Who are the supporters in higher places? What about the use of the word “closet”? It is easy enough to say that he meant “closest,” but in a paragraph that also contains “supporters in higher places,” I would be hesitant to make that assumption.
The Climategate emails were leaked. Someone talked! Someone always talks. In this case the damage was real, as scientists who theretofore had been reticent and silent in the face of obvious pseudoscience and corruption were empowered to speak up. Now there is a healthy community of skeptics. A conspiracy was exposed. For once someone talking had some effect. I do not know to what end, as I do not think bad science is the essence of Climategate, but rather bad public policy that goes forward despite the widespread knowledge that Michael Mann is a pseudo-scientist and Al Gore is a whore. Another day.

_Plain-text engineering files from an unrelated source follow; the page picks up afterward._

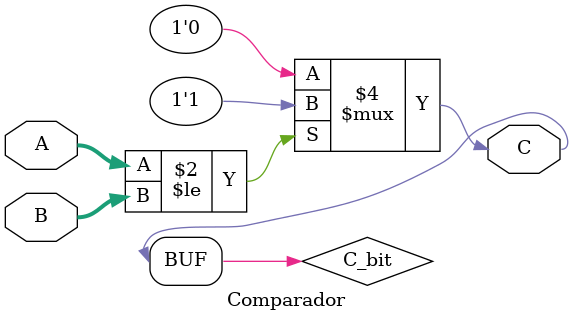
<source format=sv>
module Comparador
#(
	parameter Size = 16
)
(
	/* Inputs */
	input [Size - 1 : 0]A,
	input [Size - 1 : 0]B,
	
	/* Outputs */
	output C
	
);

bit C_bit;

always_comb begin: Comp

	if(A <= B)
		C_bit = 1'b1;
	else
		C_bit = 1'b0;

end

assign C = C_bit;

endmodule

</source>
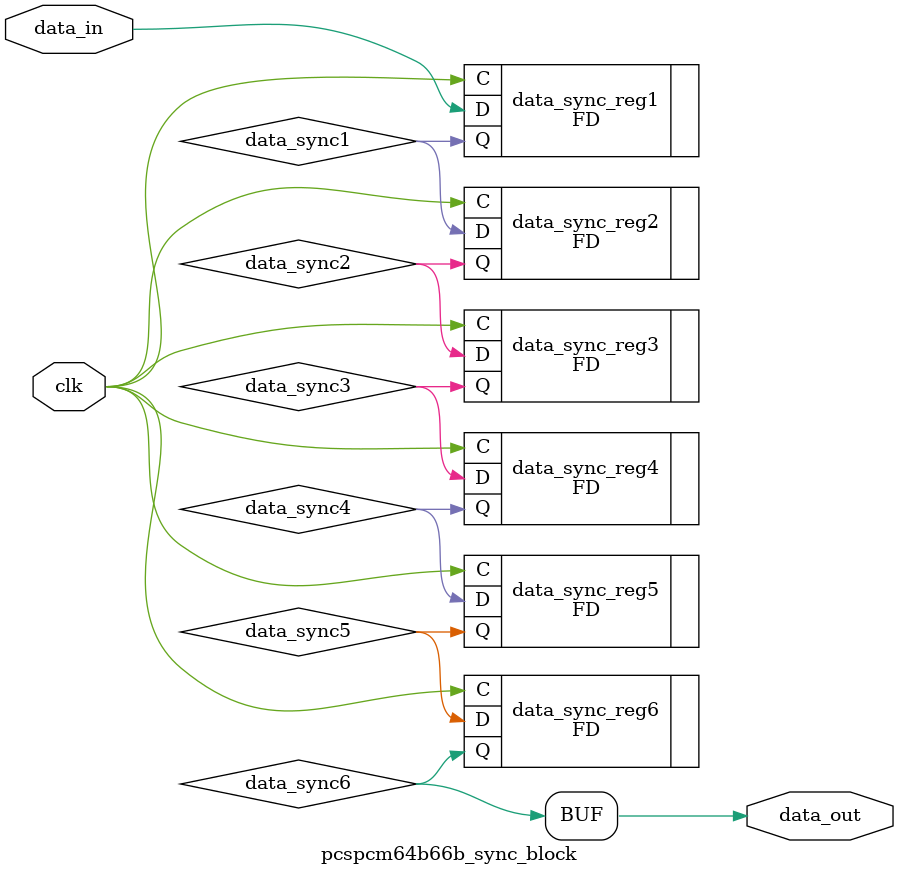
<source format=v>




`timescale 1ps / 1ps

//(* dont_touch = "yes" *)
module pcspcm64b66b_sync_block #(
  parameter INITIALISE = 6'b000000
)
(
  input        clk,              // clock to be sync'ed to
  input        data_in,          // Data to be 'synced'
  output       data_out          // synced data
);

  // Internal Signals
  wire data_sync1;
  wire data_sync2;
  wire data_sync3;
  wire data_sync4;
  wire data_sync5;
  wire data_sync6;


  (* shreg_extract = "no", ASYNC_REG = "TRUE" *)
  FD #(
    .INIT (INITIALISE[0])
  ) data_sync_reg1 (
    .C  (clk),
    .D  (data_in),
    .Q  (data_sync1)
  );


  (* shreg_extract = "no", ASYNC_REG = "TRUE" *)
  FD #(
   .INIT (INITIALISE[1])
  ) data_sync_reg2 (
  .C  (clk),
  .D  (data_sync1),
  .Q  (data_sync2)
  );


  (* shreg_extract = "no", ASYNC_REG = "TRUE" *)
  FD #(
   .INIT (INITIALISE[2])
  ) data_sync_reg3 (
  .C  (clk),
  .D  (data_sync2),
  .Q  (data_sync3)
  );

  (* shreg_extract = "no", ASYNC_REG = "TRUE" *)
  FD #(
   .INIT (INITIALISE[3])
  ) data_sync_reg4 (
  .C  (clk),
  .D  (data_sync3),
  .Q  (data_sync4)
  );

  (* shreg_extract = "no", ASYNC_REG = "TRUE" *)
  FD #(
   .INIT (INITIALISE[4])
  ) data_sync_reg5 (
  .C  (clk),
  .D  (data_sync4),
  .Q  (data_sync5)
  );

  (* shreg_extract = "no", ASYNC_REG = "TRUE" *)
  FD #(
   .INIT (INITIALISE[5])
  ) data_sync_reg6 (
  .C  (clk),
  .D  (data_sync5),
  .Q  (data_sync6)
  );
  assign data_out = data_sync6;



endmodule

</source>
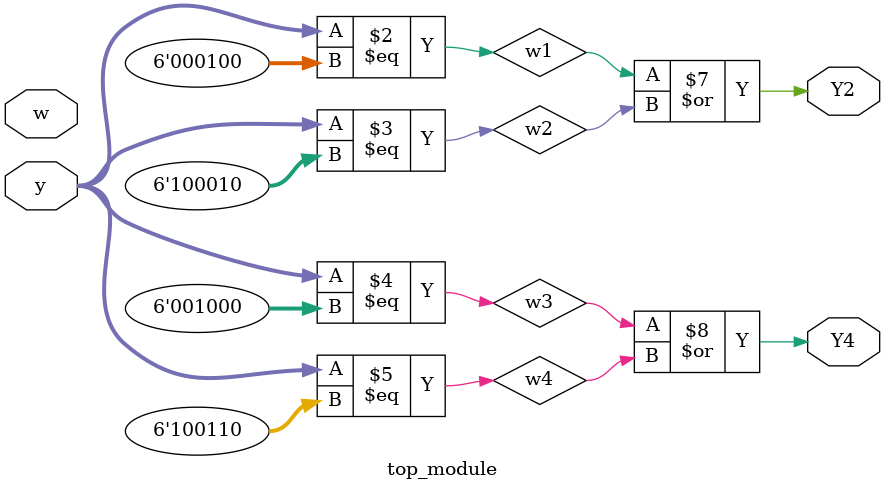
<source format=sv>
module top_module (
	input [6:1] y,
	input w,
	output reg Y2,
	output reg Y4
);

	// State set flip flops
	reg [5:0] state;
	wire w1, w2, w3, w4, w5, w6;

	always @(posedge w) begin
		case (state)
			6'b000001: state <= 6'b000010; // A -> B
			6'b000010: state <= 6'b000001; // A -> A
			6'b000100: state <= 6'b001000; // B -> D
			6'b001000: state <= 6'b010000; // B -> C
			6'b010000: state <= 6'b100000; // C -> E
			6'b100000: state <= 6'b001010; // C -> D
			6'b001010: state <= 6'b100110; // D -> F
			6'b100110: state <= 6'b100000; // F -> C
			default: state <= 6'b000001; // Reset to A
		endcase
	end

	// Output logic
	assign w1 = (y == 6'b000100); 
	assign w2 = (y == 6'b100010);
	assign w3 = (y == 6'b001000);
	assign w4 = (y == 6'b100110);

	always @(state) begin
		Y2 <= w1 | w2;
		Y4 <= w3 | w4;
	end

endmodule

</source>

So what is “conspiracy theory” in the larger landscape? It is propaganda. It is thought control. I think if we delve deeper into Wordspeak and behavioral psychology, we will find that it is a real, manufactured and useful tool for the Deep State and the behavioral psychologists who work there. It is a thought-stopper.
Me: “I think that Columbine was a hoax. I’ve done hours upon hours of research and writing. I think no one died, and that there never existed an “Eric Harris” or a “Dylan Klebold.”
JQ Citizen: “Man, that’s some conspiracy theory you got there.”
Truth be told, I never encounter a social situation where the above words would be uttered aloud. The subject never arises, and were I to broach it, my words would settle like soft snow in winter, making no sound, having no impact. But let me rephrase that conversation as it plays out in real-think, as opposed to Wordspeak:
Me: “I think that Columbine was a hoax. It was television drama. It took years to plan. No one died. It was just a TV show, but if something is on TV, people reflexively think it is real.”
JQ Citizen: “Stop thinking!”
That’s all the conspiracy theory meme is, a thought-stopper. That it works so well is testimony to the power and intelligence of the hidden forces who own our minds.As Edward Bernays said (someone always talks) in his 1928 book Propaganda,
“No serious sociologist any longer believes that the voice of the people expresses any divine or specially wise and lofty idea. The voice of the people expresses the mind of the people, and that mind is made up for it by group leaders in who it believes and by those persons who understand the manipulation of public opinion. It is composed of inherited prejudices and symbols and clichés and verbal formulas supplied to them by the leaders.”
That’s all that “conspirator theory”, is – a cliché, a verbal formula, supplied by leaders.